> [Exercise instructions]
Count how many lines in the entries below contain the string "help" with matching case, and reply with only that number.

Sources of plain-text documents:
—————
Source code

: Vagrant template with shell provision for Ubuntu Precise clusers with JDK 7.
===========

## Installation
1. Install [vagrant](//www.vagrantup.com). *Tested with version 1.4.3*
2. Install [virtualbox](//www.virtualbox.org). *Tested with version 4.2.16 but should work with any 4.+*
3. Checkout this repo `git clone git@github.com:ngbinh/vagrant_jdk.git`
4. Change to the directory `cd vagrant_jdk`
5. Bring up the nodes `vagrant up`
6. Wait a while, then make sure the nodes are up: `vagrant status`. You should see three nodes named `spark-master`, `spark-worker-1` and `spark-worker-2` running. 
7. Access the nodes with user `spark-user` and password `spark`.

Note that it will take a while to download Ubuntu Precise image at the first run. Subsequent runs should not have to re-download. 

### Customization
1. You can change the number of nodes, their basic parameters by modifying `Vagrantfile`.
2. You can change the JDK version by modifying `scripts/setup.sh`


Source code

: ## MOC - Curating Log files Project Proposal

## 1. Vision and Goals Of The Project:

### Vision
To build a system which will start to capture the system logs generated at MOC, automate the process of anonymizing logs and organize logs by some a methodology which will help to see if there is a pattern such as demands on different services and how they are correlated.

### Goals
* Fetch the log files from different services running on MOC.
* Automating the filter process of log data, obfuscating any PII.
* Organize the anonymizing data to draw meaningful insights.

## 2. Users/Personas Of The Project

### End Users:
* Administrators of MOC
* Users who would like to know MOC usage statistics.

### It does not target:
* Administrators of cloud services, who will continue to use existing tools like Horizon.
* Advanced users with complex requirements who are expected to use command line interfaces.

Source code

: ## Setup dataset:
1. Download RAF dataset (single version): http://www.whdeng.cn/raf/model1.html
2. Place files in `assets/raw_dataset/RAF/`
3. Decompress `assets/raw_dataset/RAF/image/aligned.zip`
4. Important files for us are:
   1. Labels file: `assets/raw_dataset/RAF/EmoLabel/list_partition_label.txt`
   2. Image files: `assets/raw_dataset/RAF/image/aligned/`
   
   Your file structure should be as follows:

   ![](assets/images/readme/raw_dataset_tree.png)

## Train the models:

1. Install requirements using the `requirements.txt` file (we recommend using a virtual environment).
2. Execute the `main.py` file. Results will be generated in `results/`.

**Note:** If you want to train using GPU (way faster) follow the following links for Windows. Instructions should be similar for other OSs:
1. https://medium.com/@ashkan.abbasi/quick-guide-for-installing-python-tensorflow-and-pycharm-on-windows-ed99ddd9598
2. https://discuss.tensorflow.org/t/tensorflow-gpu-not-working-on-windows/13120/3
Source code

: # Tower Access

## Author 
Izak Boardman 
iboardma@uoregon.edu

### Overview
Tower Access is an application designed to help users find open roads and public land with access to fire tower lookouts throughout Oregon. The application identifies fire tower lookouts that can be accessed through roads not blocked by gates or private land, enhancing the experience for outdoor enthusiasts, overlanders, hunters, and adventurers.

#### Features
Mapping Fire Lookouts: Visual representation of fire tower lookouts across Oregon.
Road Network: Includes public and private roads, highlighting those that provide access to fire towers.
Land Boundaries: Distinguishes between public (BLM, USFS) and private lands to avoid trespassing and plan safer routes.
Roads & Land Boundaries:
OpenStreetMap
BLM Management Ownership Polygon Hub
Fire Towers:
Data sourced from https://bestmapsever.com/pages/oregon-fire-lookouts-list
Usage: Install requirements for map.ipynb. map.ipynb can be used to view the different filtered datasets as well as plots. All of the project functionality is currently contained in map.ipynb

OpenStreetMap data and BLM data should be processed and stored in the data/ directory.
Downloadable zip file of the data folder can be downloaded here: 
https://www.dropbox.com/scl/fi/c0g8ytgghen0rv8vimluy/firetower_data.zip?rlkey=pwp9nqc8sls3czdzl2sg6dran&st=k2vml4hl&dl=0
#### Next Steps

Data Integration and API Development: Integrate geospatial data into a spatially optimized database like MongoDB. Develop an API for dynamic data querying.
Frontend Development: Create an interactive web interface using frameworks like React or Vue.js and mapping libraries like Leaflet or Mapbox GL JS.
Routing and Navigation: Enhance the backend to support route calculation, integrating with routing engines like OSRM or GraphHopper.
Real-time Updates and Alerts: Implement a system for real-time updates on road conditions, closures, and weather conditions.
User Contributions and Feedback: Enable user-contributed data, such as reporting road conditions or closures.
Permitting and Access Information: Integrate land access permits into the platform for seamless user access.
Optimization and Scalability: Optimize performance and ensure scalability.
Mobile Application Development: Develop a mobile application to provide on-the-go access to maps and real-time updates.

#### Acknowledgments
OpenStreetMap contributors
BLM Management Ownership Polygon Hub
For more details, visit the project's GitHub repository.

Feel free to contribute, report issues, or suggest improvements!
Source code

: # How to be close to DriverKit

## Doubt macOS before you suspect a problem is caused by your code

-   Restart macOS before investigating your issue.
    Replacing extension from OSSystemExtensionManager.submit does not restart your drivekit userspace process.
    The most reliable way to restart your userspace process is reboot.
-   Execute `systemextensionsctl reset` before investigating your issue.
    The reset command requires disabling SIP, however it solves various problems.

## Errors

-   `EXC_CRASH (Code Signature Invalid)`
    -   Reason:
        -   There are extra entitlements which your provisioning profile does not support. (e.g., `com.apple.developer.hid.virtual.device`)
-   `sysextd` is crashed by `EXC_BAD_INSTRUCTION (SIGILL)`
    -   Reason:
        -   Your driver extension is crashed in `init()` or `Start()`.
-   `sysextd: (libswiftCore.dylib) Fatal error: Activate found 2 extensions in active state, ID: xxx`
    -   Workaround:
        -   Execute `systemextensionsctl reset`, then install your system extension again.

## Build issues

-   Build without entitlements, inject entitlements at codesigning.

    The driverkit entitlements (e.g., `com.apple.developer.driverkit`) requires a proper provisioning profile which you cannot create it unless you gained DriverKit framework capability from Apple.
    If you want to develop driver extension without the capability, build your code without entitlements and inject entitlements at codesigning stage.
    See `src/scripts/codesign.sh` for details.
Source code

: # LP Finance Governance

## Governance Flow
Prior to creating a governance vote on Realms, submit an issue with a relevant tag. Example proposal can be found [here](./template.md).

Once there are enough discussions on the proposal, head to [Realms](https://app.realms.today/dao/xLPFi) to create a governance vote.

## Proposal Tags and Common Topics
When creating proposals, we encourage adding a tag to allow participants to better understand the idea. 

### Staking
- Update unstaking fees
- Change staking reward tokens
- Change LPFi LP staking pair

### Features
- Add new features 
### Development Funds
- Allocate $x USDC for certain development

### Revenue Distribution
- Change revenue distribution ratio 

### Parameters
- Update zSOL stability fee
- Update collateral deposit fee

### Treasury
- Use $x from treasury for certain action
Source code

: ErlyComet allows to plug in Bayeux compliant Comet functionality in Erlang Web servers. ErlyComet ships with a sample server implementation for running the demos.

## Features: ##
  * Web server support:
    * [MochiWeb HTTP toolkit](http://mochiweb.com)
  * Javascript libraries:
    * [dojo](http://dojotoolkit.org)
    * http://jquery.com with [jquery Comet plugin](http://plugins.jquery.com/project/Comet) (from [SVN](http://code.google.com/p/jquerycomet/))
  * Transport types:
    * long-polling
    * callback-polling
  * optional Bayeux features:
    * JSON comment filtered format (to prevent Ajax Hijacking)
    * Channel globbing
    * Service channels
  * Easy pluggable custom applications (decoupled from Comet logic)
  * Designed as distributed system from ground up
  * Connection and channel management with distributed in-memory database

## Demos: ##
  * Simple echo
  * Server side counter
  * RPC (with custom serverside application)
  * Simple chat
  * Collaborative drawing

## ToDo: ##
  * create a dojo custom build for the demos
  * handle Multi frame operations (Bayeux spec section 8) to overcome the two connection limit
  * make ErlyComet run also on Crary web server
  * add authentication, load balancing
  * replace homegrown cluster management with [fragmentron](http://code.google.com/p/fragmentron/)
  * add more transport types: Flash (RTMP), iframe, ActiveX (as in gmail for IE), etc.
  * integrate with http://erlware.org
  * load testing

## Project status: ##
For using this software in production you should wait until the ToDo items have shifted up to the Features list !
—————
> [Solved problem]
2